The women I interviewed – who were in their 20s and 30s – said that they do not feel any lack of freedom in Egypt, because they not only agree with the rules for women but they actually like them. Even if they were to move to America, they explained, and could do whatever they wanted, they would choose to have no male friends, not date, be home before dark, and wear the hijab (headscarf).
Cairo Sex Chat
As far as body image is concerned, Islamic women in general are not big fans of plastic surgery, because they believe that Allah gave them the body and face that He wanted them to have. But there are exceptions, and sometimes not-so-religious women who can afford to, will undergo cosmetic surgery.

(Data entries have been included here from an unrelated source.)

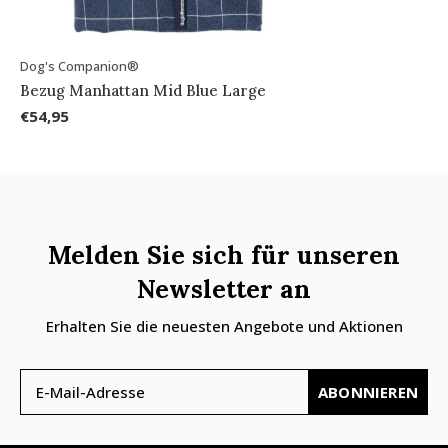
Dog's Companion®
Bezug Manhattan Mid Blue Large
€54,95
Melden Sie sich für unseren
Newsletter an
Erhalten Sie die neuesten Angebote und Aktionen
ABONNIEREN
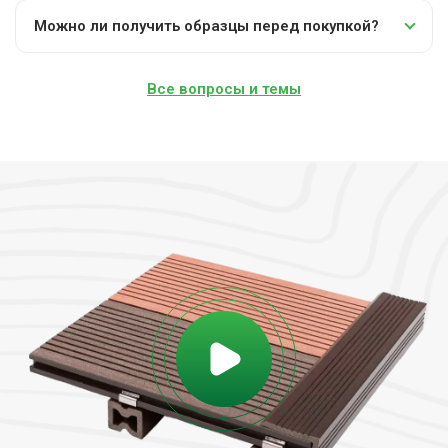
Можно ли получить образцы перед покупкой?
Все вопросы и темы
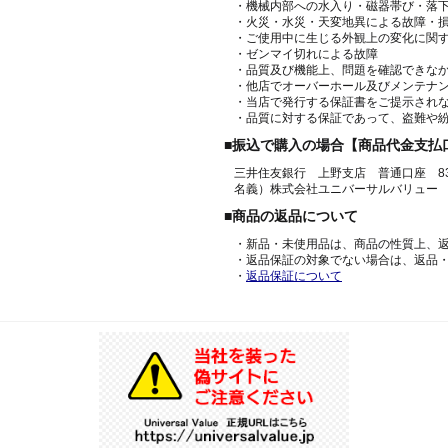
・機械内部への水入り・磁器帯び・落
・火災・水災・天変地異による故障・
・ご使用中に生じる外観上の変化に関
・ゼンマイ切れによる故障
・品質及び機能上、問題を確認できな
・他店でオーバーホール及びメンテナ
・当店で発行する保証書をご提示され
・品質に対する保証であって、盗難や
■振込で購入の場合【商品代金支払
三井住友銀行 上野支店 普通口座 836
名義）株式会社ユニバーサルバリュー
■商品の返品について
・新品・未使用品は、商品の性質上、
・返品保証の対象でない場合は、返品
・
返品保証について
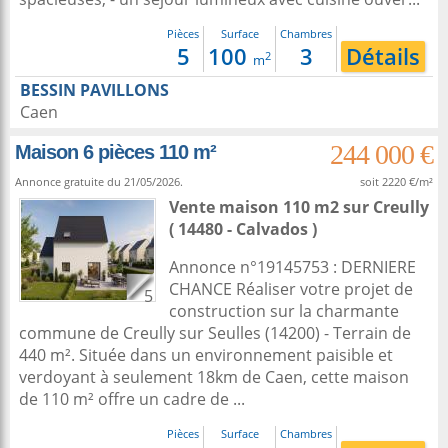
Pièces
Surface
Chambres
5
100
3
Détails
2
m
BESSIN PAVILLONS
Caen
244 000 €
Maison 6 pièces 110 m²
Annonce gratuite du 21/05/2026.
soit 2220 €/m²
Vente maison 110 m2
sur
Creully
( 14480 - Calvados )
Annonce n°19145753 : DERNIERE
CHANCE Réaliser votre projet de
5
construction sur la charmante
commune de Creully sur Seulles (14200) - Terrain de
440 m². Située dans un environnement paisible et
verdoyant à seulement 18km de Caen, cette maison
de 110 m² offre un cadre de ...
Pièces
Surface
Chambres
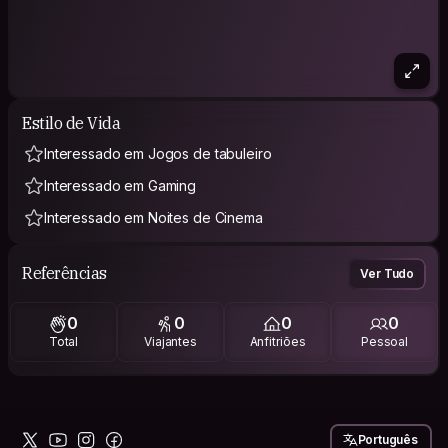
Estilo de Vida
Interessado em Jogos de tabuleiro
Interessado em Gaming
Interessado em Noites de Cinema
Referências
Ver Tudo
0
0
0
0
Total
Viajantes
Anfitriões
Pessoal
Português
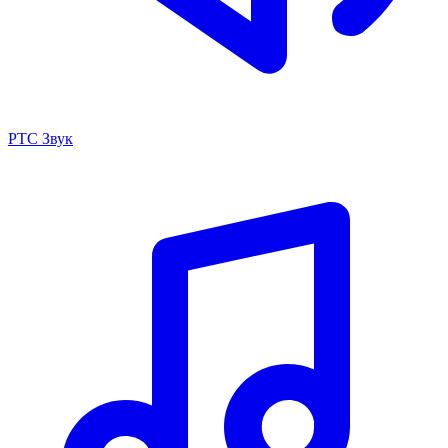
РТС Звук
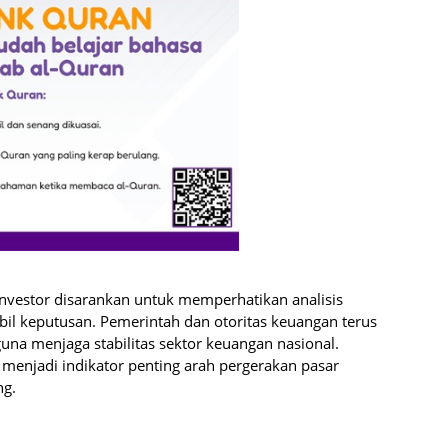
investor disarankan untuk memperhatikan analisis
l keputusan. Pemerintah dan otoritas keuangan terus
a menjaga stabilitas sektor keuangan nasional.
 menjadi indikator penting arah pergerakan pasar
ng.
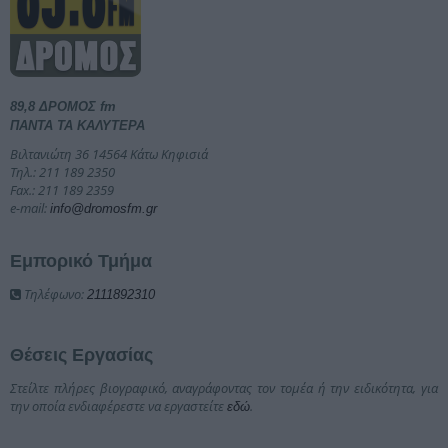
89,8 ΔΡΟΜΟΣ fm
ΠΑΝΤΑ ΤΑ ΚΑΛΥΤΕΡΑ
Βιλτανιώτη 36 14564 Κάτω Κηφισιά
Τηλ.: 211 189 2350
Fax.: 211 189 2359
e-mail:
info@dromosfm.gr
Εμπορικό Τμήμα
Τηλέφωνο:
2111892310
Θέσεις Εργασίας
Στείλτε πλήρες βιογραφικό, αναγράφοντας τον τομέα ή την ειδικότητα, για
την οποία ενδιαφέρεστε να εργαστείτε
.
εδώ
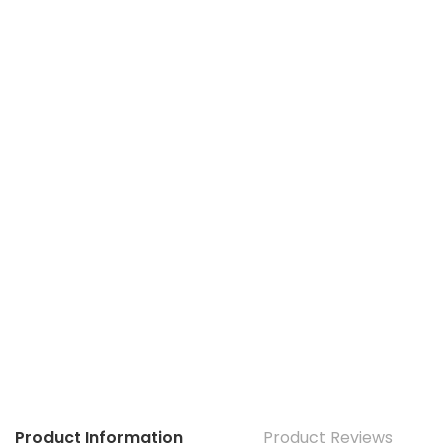
Product Information
Product Reviews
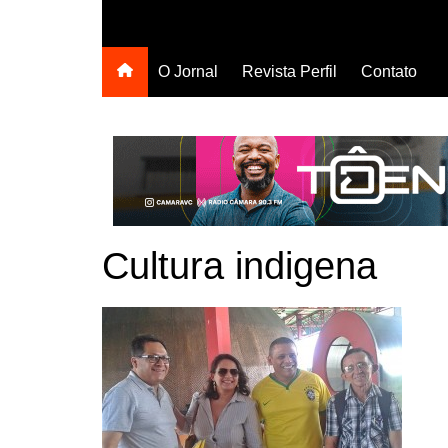
O Jornal
Revista Perfil
Contato
Cultura indigena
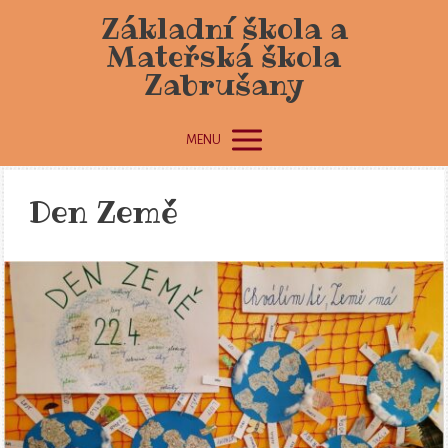
Základní škola a
Mateřská škola
Zabrušany
MENU
Den Země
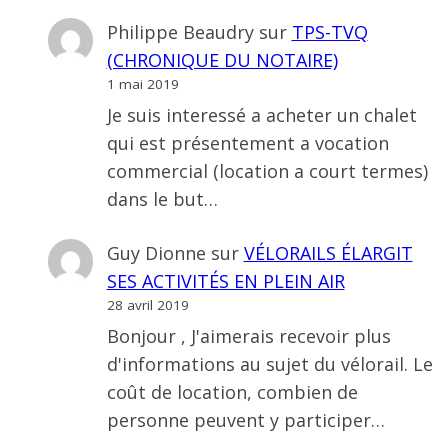
Philippe Beaudry
sur
TPS-TVQ
(CHRONIQUE DU NOTAIRE)
1 mai 2019
Je suis interessé a acheter un chalet
qui est présentement a vocation
commercial (location a court termes)
dans le but…
Guy Dionne
sur
VÉLORAILS ÉLARGIT
SES ACTIVITÉS EN PLEIN AIR
28 avril 2019
Bonjour , J'aimerais recevoir plus
d'informations au sujet du vélorail. Le
coût de location, combien de
personne peuvent y participer…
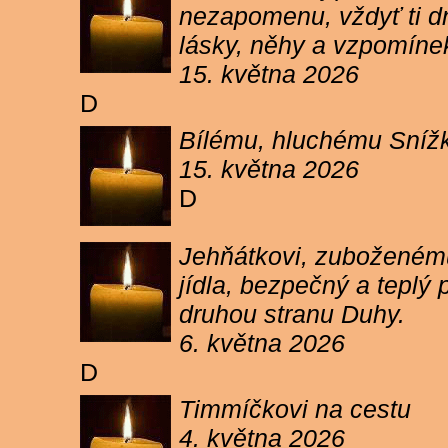
nezapomenu, vždyť ti dn
lásky, něhy a vzpomíne
15. května 2026
D
Bílému, hluchému Snížk
15. května 2026
D
Jehňátkovi, zuboženému
jídla, bezpečný a teplý
druhou stranu Duhy.
6. května 2026
D
Timmíčkovi na cestu
4. května 2026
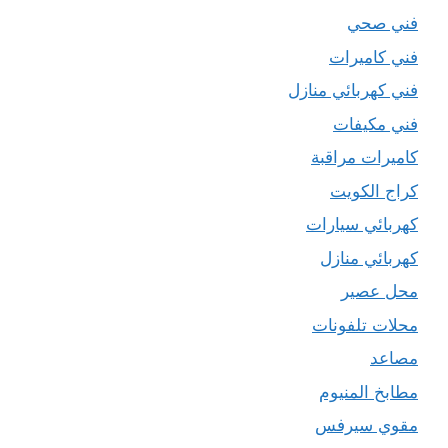
فني صحي
فني كاميرات
فني كهربائي منازل
فني مكيفات
كاميرات مراقبة
كراج الكويت
كهربائي سيارات
كهربائي منازل
محل عصير
محلات تلفونات
مصاعد
مطابخ المنيوم
مقوي سيرفس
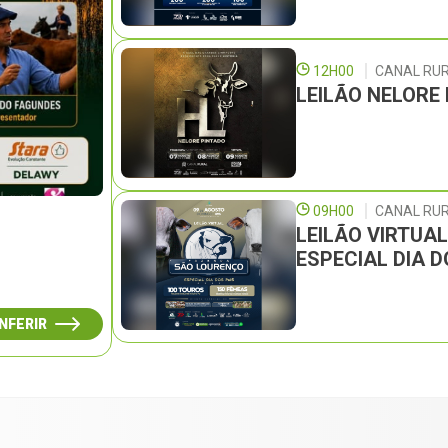
12H00
CANAL RU
LEILÃO NELORE
09H00
CANAL RUR
LEILÃO VIRTUA
ESPECIAL DIA D
NFERIR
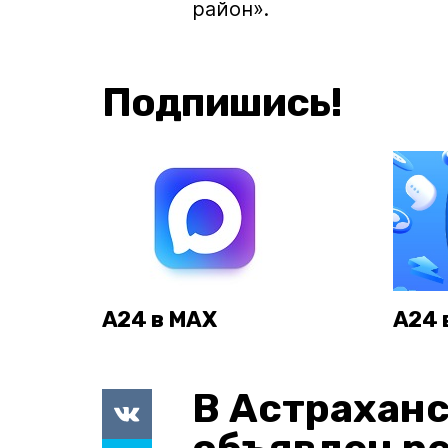
район».
Подпишись!
А24 в MAX
А24 
В Астраханс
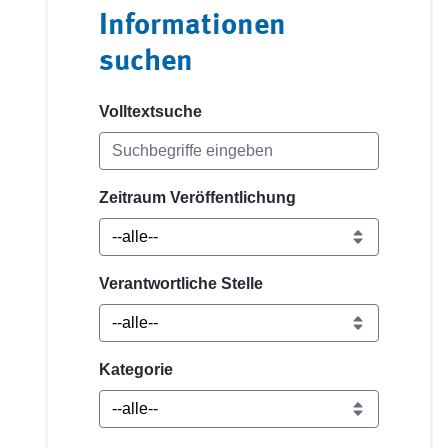
Informationen
suchen
Volltextsuche
Zeitraum Veröffentlichung
Verantwortliche Stelle
Kategorie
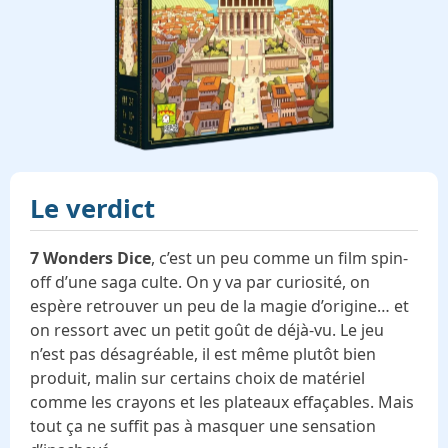
Le verdict
7 Wonders Dice
, c’est un peu comme un film spin-
off d’une saga culte. On y va par curiosité, on
espère retrouver un peu de la magie d’origine… et
on ressort avec un petit goût de déjà-vu. Le jeu
n’est pas désagréable, il est même plutôt bien
produit, malin sur certains choix de matériel
comme les crayons et les plateaux effaçables. Mais
tout ça ne suffit pas à masquer une sensation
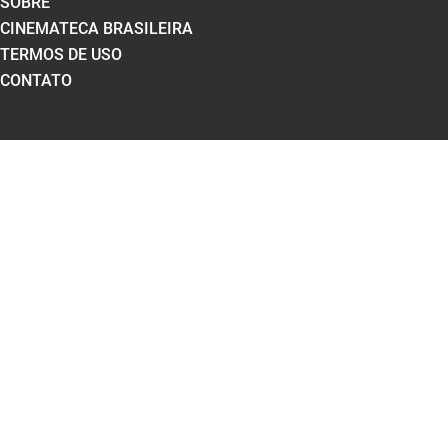
SOBRE
CINEMATECA BRASILEIRA
TERMOS DE USO
CONTATO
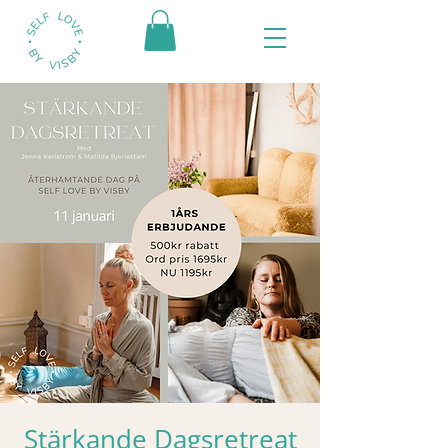
Stärkande Dagsretreat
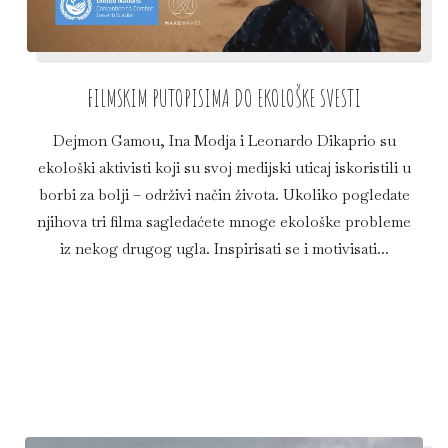
FILMSKIM PUTOPISIMA DO EKOLOŠKE SVESTI
Dejmon Gamou, Ina Modja i Leonardo Dikaprio su
ekološki aktivisti koji su svoj medijski uticaj iskoristili u
borbi za bolji – održivi način života. Ukoliko pogledate
njihova tri filma sagledaćete mnoge ekološke probleme
iz nekog drugog ugla. Inspirisati se i motivisati...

And while I found that women were not at all embarrassed about their bodies, they were in fact embarrassed to talk about their bodies. The single women were also ashamed of talking about sex. They cannot even meet a man for a cup of coffee in broad daylight without risking gossip that would ruin their chances of marriage.
Those who were married, on the other hand, were comfortable talking about sex because once they got married they enjoyed a different kind of freedom. The Koran says that within marriage sex is a positive thing. Then again, even married women told me that they were only comfortable doing things in the bedroom that “were within the norm of making babies.” (Yeah, you get the picture.)
Despite the fact that so many Egyptians look forward to marriage, the current economic and demographic challenges they face make it extremely difficult. The women want a man who can support them and men want money to support their wives, but many people barely earn enough to provide for themselves – while working two or more jobs. Plus, in Egypt there are now twice as many women as men at the marrying age – so for women it is doubly difficult to find a suitable marriage partner.
Had I been a local Cairo woman looking for a nice fellow to marry I might have totally wrecked my chances – and blown out the seams of my reputation.
Every morning at the same time I walked to my Arabic language class, passing many of the same people including a friendly merchant who always greeted me. But one day he called after me, “Miss! Miss!” so I ignored him and walked faster, thinking he was just trying to sell me something.
As I pressed on through the thick crowds and crazy traffic with nonstop honking horns, I suddenly felt someone’s hand on me. It was the shopkeeper, speaking in urgent Arabic. Startled, I told him emphatically that I was in a hurry and turned to escape, but he grabbed my arm and stopped me.
Then he pointed to the new skirt I had just purchased the day before. I looked down, and to my embarrassment saw that the zipper was wide open, revealing a come-hither slice of thigh and hip – plus a teasing peek of pink panties that were color-coordinated with my blushing face.
I thanked him profusely, tugged on my top to pull it down over the exposed area, and blocked the view with my large computer satchel.
A Stitch in Time
When I got to class I told my teacher what had happened and she said it was typical because of the poor quality of clothes sold in Cairo. She recommended her tailor, Ahmed, and I made a beeline for his shop.
Ahmed consulted his colleague, who was also named Ahmed, and the two debated the issue while studying it rather intently. Eventually a third Ahmed arrived, carrying a large white bed sheet.
“Here, Miss. Put this around you and please remove your skirt.”
Looking around the tiny room – crowded with a trio of overly attentive Ahmeds – I declined and instead stepped into an adjoining closet filled with extra light bulbs, broken plumbing pipes, and bolts of cloth. I slipped out my skirt and emerged wrapped in the sheet that covered me to the ankles.
Then I sat in the shop and waited as the three Ahmeds argued passionately about button placement. Eventually Ahmed #1 took charge, gave the skirt a temporary fix to get me back to school, and the drama ended.